Records for this task:
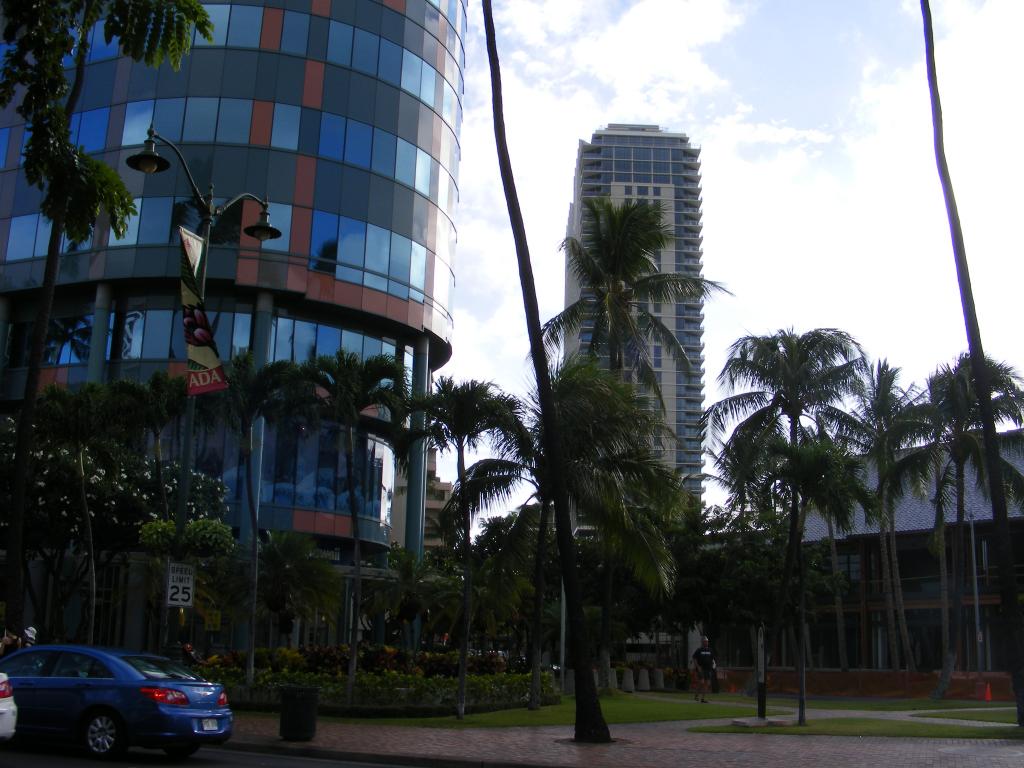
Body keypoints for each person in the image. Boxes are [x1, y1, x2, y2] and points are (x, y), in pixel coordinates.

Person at [691, 635, 717, 703]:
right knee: (701, 682)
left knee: (707, 683)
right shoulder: (699, 650)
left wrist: (713, 666)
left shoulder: (710, 650)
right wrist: (697, 666)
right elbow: (694, 658)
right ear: (702, 642)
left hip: (708, 669)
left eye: (707, 642)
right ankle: (696, 695)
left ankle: (703, 698)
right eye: (705, 641)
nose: (706, 643)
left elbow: (713, 659)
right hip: (701, 668)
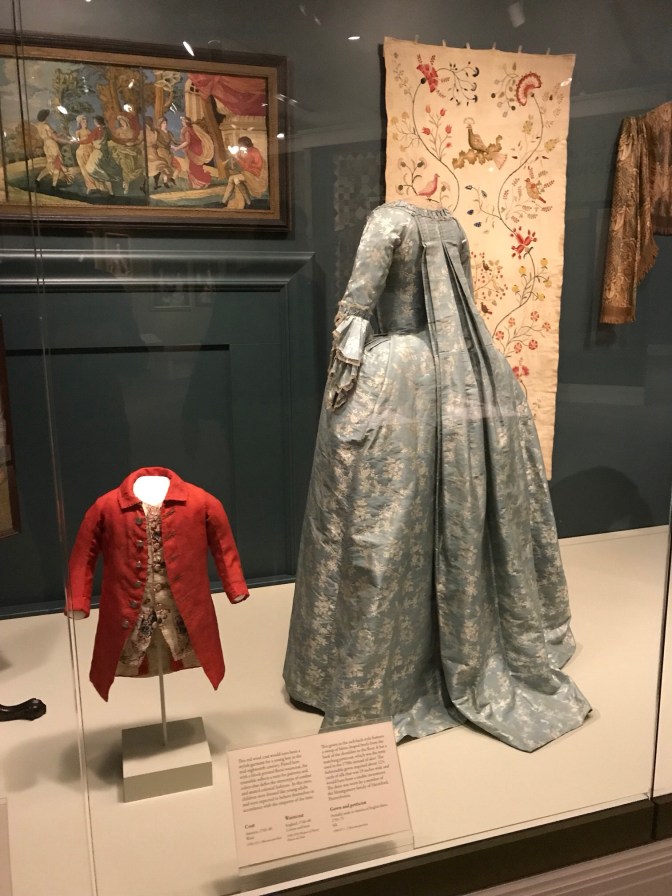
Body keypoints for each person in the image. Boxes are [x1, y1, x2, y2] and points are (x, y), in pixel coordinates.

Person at [283, 200, 591, 752]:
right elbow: (460, 304)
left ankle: (365, 671)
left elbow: (357, 309)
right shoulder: (450, 222)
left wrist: (342, 383)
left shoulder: (387, 221)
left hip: (396, 374)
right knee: (451, 513)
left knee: (382, 520)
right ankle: (466, 644)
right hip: (455, 368)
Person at [222, 135, 268, 207]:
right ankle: (225, 201)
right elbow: (244, 162)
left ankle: (247, 201)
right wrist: (236, 156)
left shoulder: (251, 152)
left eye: (240, 144)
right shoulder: (251, 150)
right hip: (250, 171)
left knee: (235, 179)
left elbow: (245, 166)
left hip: (254, 174)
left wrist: (236, 157)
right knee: (232, 179)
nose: (239, 146)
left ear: (244, 144)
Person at [34, 109, 73, 188]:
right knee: (57, 164)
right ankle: (54, 186)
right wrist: (67, 142)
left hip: (46, 145)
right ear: (45, 117)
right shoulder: (46, 126)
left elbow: (50, 136)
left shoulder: (39, 126)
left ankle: (38, 180)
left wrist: (61, 134)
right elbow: (56, 139)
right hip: (52, 146)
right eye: (47, 116)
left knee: (50, 165)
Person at [172, 116, 214, 189]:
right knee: (197, 167)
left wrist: (177, 148)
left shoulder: (187, 130)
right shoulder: (193, 128)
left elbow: (187, 142)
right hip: (198, 148)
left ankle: (202, 183)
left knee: (193, 167)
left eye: (183, 121)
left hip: (193, 150)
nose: (182, 122)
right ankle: (203, 182)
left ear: (186, 122)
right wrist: (177, 144)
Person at [145, 115, 177, 189]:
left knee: (167, 166)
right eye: (163, 123)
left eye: (165, 123)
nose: (165, 125)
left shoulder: (169, 133)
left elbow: (175, 142)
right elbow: (154, 141)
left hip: (168, 152)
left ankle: (165, 182)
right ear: (160, 124)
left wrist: (184, 143)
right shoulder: (157, 132)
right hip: (160, 151)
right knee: (162, 166)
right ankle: (158, 183)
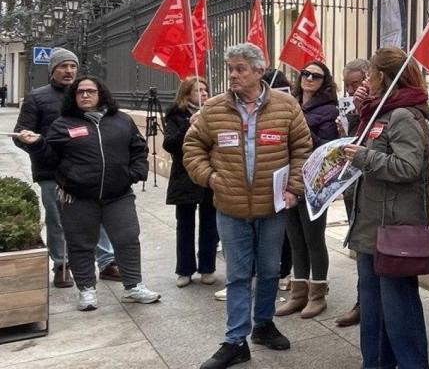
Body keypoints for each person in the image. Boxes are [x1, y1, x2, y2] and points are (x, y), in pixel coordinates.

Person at [183, 43, 311, 369]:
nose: (233, 75)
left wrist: (294, 189)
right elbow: (193, 146)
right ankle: (235, 341)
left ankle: (263, 325)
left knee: (269, 270)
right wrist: (209, 177)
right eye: (230, 69)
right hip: (230, 207)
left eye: (240, 68)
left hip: (273, 207)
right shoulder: (214, 108)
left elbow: (302, 148)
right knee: (238, 275)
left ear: (258, 71)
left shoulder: (286, 105)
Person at [15, 76, 160, 311]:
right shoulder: (62, 124)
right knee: (80, 243)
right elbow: (50, 158)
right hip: (78, 197)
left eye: (90, 91)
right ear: (73, 96)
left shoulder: (122, 120)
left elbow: (138, 148)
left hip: (118, 194)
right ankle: (86, 290)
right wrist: (37, 144)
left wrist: (135, 173)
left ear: (100, 94)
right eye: (79, 92)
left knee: (127, 239)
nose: (85, 95)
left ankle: (133, 287)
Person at [341, 47, 429, 369]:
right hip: (371, 226)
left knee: (399, 312)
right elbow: (366, 145)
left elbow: (409, 167)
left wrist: (363, 157)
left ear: (382, 75)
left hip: (394, 229)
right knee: (374, 311)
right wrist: (360, 112)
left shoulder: (403, 114)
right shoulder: (378, 111)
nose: (366, 80)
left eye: (370, 73)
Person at [12, 47, 119, 288]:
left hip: (86, 169)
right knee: (57, 219)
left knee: (97, 215)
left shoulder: (87, 94)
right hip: (51, 173)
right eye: (63, 66)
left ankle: (107, 262)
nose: (69, 71)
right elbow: (20, 135)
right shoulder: (37, 97)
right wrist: (37, 146)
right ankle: (62, 265)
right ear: (52, 70)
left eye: (73, 66)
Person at [275, 60, 339, 319]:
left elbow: (329, 147)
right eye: (305, 74)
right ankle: (298, 294)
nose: (309, 78)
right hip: (288, 178)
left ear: (324, 82)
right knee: (294, 238)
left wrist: (301, 128)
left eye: (316, 76)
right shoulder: (290, 102)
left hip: (314, 181)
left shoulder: (329, 110)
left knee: (313, 238)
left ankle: (317, 294)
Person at [162, 76, 218, 288]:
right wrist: (189, 124)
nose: (203, 94)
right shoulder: (176, 115)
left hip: (209, 175)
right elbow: (170, 144)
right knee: (185, 225)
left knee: (210, 224)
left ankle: (207, 267)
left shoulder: (213, 113)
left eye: (205, 90)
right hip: (185, 177)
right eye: (198, 90)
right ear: (186, 95)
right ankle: (185, 269)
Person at [335, 57, 369, 329]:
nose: (350, 91)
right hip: (352, 190)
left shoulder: (377, 108)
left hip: (371, 192)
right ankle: (362, 302)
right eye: (347, 85)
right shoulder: (349, 110)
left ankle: (366, 303)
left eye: (355, 84)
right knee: (359, 250)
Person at [262, 67, 295, 292]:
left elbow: (300, 144)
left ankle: (283, 271)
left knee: (284, 229)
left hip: (284, 176)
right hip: (259, 179)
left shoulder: (289, 108)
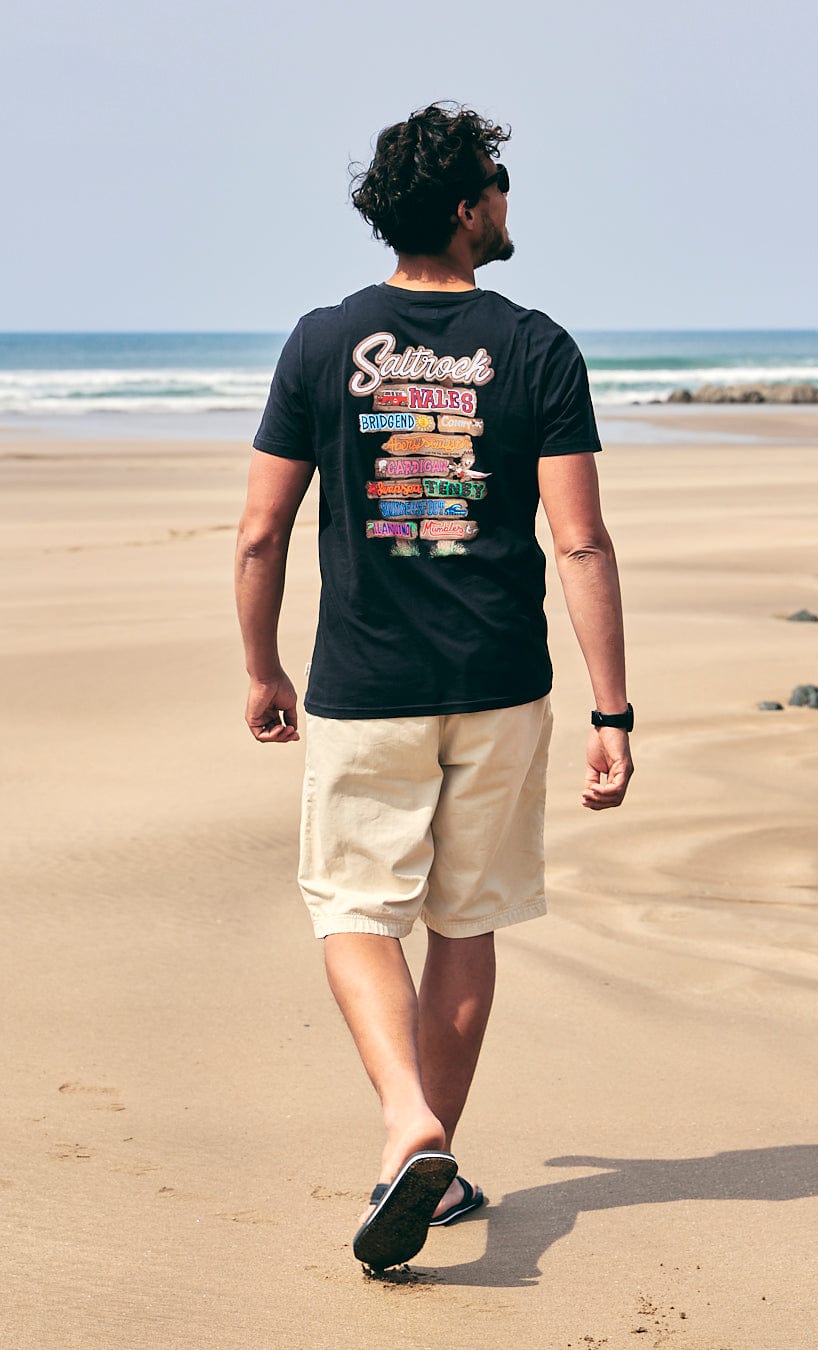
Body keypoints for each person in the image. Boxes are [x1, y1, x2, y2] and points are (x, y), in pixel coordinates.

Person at [234, 102, 633, 1271]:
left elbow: (261, 532)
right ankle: (431, 1162)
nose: (510, 201)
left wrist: (261, 666)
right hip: (502, 686)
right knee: (464, 922)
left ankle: (409, 1125)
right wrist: (612, 712)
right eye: (499, 183)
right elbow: (584, 544)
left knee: (355, 910)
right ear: (465, 208)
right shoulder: (538, 345)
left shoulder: (320, 342)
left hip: (366, 684)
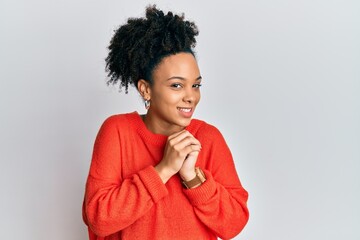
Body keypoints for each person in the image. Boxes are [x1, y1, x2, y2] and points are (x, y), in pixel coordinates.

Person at [82, 5, 249, 240]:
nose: (191, 96)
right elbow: (98, 218)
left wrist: (192, 177)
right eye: (176, 85)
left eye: (196, 84)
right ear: (146, 89)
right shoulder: (117, 131)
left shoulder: (208, 138)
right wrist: (164, 169)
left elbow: (233, 224)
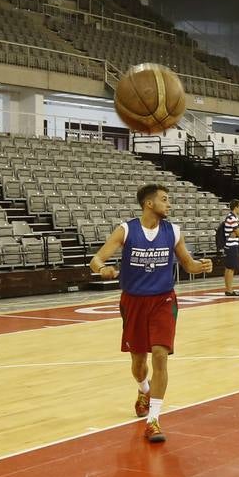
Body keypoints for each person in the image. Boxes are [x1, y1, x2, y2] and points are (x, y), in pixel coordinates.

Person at [89, 183, 213, 444]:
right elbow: (96, 260)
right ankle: (143, 389)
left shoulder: (174, 231)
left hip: (163, 300)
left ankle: (153, 419)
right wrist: (103, 270)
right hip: (133, 301)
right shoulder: (126, 229)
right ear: (149, 204)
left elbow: (187, 264)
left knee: (160, 355)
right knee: (138, 363)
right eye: (164, 200)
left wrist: (200, 267)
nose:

The problem:
Write out the entries again, exactly as given, skipping any images.

Task result:
Body keypoints for each person in the image. Boxes are [x1, y1, x2, y2] and points are (x, y), in pixel coordinates.

Person at [691, 635, 717, 703]:
right knee: (701, 682)
left knee: (707, 683)
right shoulder: (699, 650)
left wrist: (713, 666)
left shoulder: (710, 650)
right wrist: (697, 666)
right elbow: (694, 658)
right ear: (702, 642)
left hip: (708, 669)
left eye: (707, 642)
right ankle: (696, 695)
left ankle: (703, 698)
right eye: (705, 641)
nose: (706, 643)
left elbow: (713, 659)
right hip: (701, 668)
Body keypoints for each person in the image. Boxes are [x1, y1, x2, y2] and points are (x, y), in pixel coordinates.

Person at [283, 200, 591, 752]:
right elbow: (460, 304)
left ankle: (365, 671)
left elbow: (357, 309)
right shoulder: (450, 222)
left wrist: (342, 383)
left shoulder: (387, 221)
left hip: (396, 374)
right knee: (451, 513)
left knee: (382, 520)
right ankle: (466, 644)
right hip: (455, 368)
Person at [222, 135, 268, 207]:
right ankle: (225, 201)
right elbow: (244, 162)
left ankle: (247, 201)
right wrist: (236, 156)
left shoulder: (251, 152)
left eye: (240, 144)
right shoulder: (251, 150)
right hip: (250, 171)
left knee: (235, 179)
left elbow: (245, 166)
left hip: (254, 174)
left wrist: (236, 157)
right knee: (232, 179)
nose: (239, 146)
left ear: (244, 144)
Person at [34, 109, 73, 188]:
right knee: (57, 164)
right ankle: (54, 186)
right wrist: (67, 142)
left hip: (46, 145)
right ear: (45, 117)
right shoulder: (46, 126)
left elbow: (50, 136)
left shoulder: (39, 126)
left ankle: (38, 180)
left wrist: (61, 134)
right elbow: (56, 139)
right hip: (52, 146)
right eye: (47, 116)
left knee: (50, 165)
Person at [172, 116, 214, 189]:
right knee: (197, 167)
left wrist: (177, 148)
left shoulder: (187, 130)
right shoulder: (193, 128)
left elbow: (187, 142)
right hip: (198, 148)
left ankle: (202, 183)
left knee: (193, 167)
left eye: (183, 121)
left hip: (193, 150)
nose: (182, 122)
right ankle: (203, 182)
left ear: (186, 122)
right wrist: (177, 144)
Person at [145, 115, 177, 189]:
left knee: (167, 166)
right eye: (163, 123)
left eye: (165, 123)
nose: (165, 125)
left shoulder: (169, 133)
left elbow: (175, 142)
right elbow: (154, 141)
left hip: (168, 152)
left ankle: (165, 182)
right ear: (160, 124)
left wrist: (184, 143)
right shoulder: (157, 132)
right hip: (160, 151)
right knee: (162, 166)
right ankle: (158, 183)
Body keypoints for each person in the image. Boxes are [x1, y1, x2, y2] and points are (x, y), in pixel coordinates.

Person at [183, 43, 311, 369]:
nose: (233, 75)
left wrist: (294, 189)
right elbow: (193, 146)
right ankle: (235, 341)
left ankle: (263, 325)
left knee: (269, 270)
right wrist: (209, 177)
right eye: (230, 69)
right hip: (230, 207)
left eye: (240, 68)
left hip: (273, 207)
right shoulder: (214, 108)
left elbow: (302, 148)
right knee: (238, 275)
left ear: (258, 71)
left shoulder: (286, 105)
Person at [15, 76, 160, 311]:
right shoulder: (62, 124)
right knee: (80, 243)
right elbow: (50, 158)
right hip: (78, 197)
left eye: (90, 91)
right ear: (73, 96)
left shoulder: (122, 120)
left elbow: (138, 148)
left hip: (118, 194)
right ankle: (86, 290)
right wrist: (37, 144)
left wrist: (135, 173)
left ear: (100, 94)
right eye: (79, 92)
left knee: (127, 239)
nose: (85, 95)
left ankle: (133, 287)
Person at [341, 47, 429, 369]:
right hip: (371, 226)
left knee: (399, 312)
right elbow: (366, 145)
left elbow: (409, 167)
left wrist: (363, 157)
left ear: (382, 75)
left hip: (394, 229)
right knee: (374, 311)
right wrist: (360, 112)
left shoulder: (403, 114)
right shoulder: (378, 111)
nose: (366, 80)
left eye: (370, 73)
Person at [12, 47, 119, 288]:
left hip: (86, 169)
right knee: (57, 219)
left knee: (97, 215)
left shoulder: (87, 94)
right hip: (51, 173)
right eye: (63, 66)
left ankle: (107, 262)
nose: (69, 71)
right elbow: (20, 135)
right shoulder: (37, 97)
right wrist: (37, 146)
right ankle: (62, 265)
right ear: (52, 70)
left eye: (73, 66)
Person at [275, 60, 339, 319]:
left elbow: (329, 147)
right eye: (305, 74)
right ankle: (298, 294)
nose: (309, 78)
right hip: (288, 178)
left ear: (324, 82)
right knee: (294, 238)
left wrist: (301, 128)
left eye: (316, 76)
right shoulder: (290, 102)
left hip: (314, 181)
left shoulder: (329, 110)
left knee: (313, 238)
left ankle: (317, 294)
Person at [162, 76, 218, 288]:
right wrist: (189, 124)
nose: (203, 94)
right shoulder: (176, 115)
left hip: (209, 175)
right elbow: (170, 144)
right knee: (185, 225)
left knee: (210, 224)
left ankle: (207, 267)
left shoulder: (213, 113)
left eye: (205, 90)
right hip: (185, 177)
right eye: (198, 90)
right ear: (186, 95)
right ankle: (185, 269)
Person at [335, 57, 369, 329]:
nose: (350, 91)
right hip: (352, 190)
left shoulder: (377, 108)
left hip: (371, 192)
right ankle: (362, 302)
right eye: (347, 85)
right shoulder: (349, 110)
left ankle: (366, 303)
left eye: (355, 84)
right knee: (359, 250)
Person at [262, 67, 295, 292]:
left elbow: (300, 144)
left ankle: (283, 271)
left knee: (284, 229)
left hip: (284, 176)
right hip: (259, 179)
left shoulder: (289, 108)
Body keypoints for each person in the image. Boxes are [x1, y1, x2, y2] and points are (x, y), in pixel coordinates.

Person at [234, 102, 633, 1271]:
left elbow: (261, 532)
right ankle: (431, 1162)
nose: (510, 201)
left wrist: (261, 666)
right hip: (502, 686)
right knee: (464, 922)
left ankle: (409, 1125)
right wrist: (612, 712)
right eye: (499, 183)
right elbow: (584, 544)
left knee: (355, 910)
right ear: (465, 208)
right shoulder: (538, 345)
left shoulder: (320, 342)
left hip: (366, 684)
Body keypoints for each person in the image. Boxes are [x1, y1, x2, y2] and points are (x, y), in pixel coordinates.

Person at [82, 5, 249, 240]:
nose: (191, 96)
right elbow: (98, 218)
left wrist: (192, 177)
right eye: (176, 85)
left eye: (196, 84)
right ear: (146, 89)
right shoulder: (117, 131)
left shoulder: (208, 138)
right wrist: (164, 169)
left elbow: (233, 224)
Body keypoints for each person in the image. Boxes are [x1, y1, x2, y2] and points are (x, y), in pixel coordinates.

Person at [89, 183, 213, 444]:
right elbow: (96, 260)
right ankle: (143, 389)
left shoulder: (174, 231)
left hip: (163, 300)
left ankle: (153, 419)
right wrist: (103, 270)
right hip: (133, 301)
right shoulder: (126, 229)
right ear: (149, 204)
left elbow: (187, 264)
left knee: (160, 355)
right knee: (138, 363)
right eye: (164, 200)
left wrist: (200, 267)
nose:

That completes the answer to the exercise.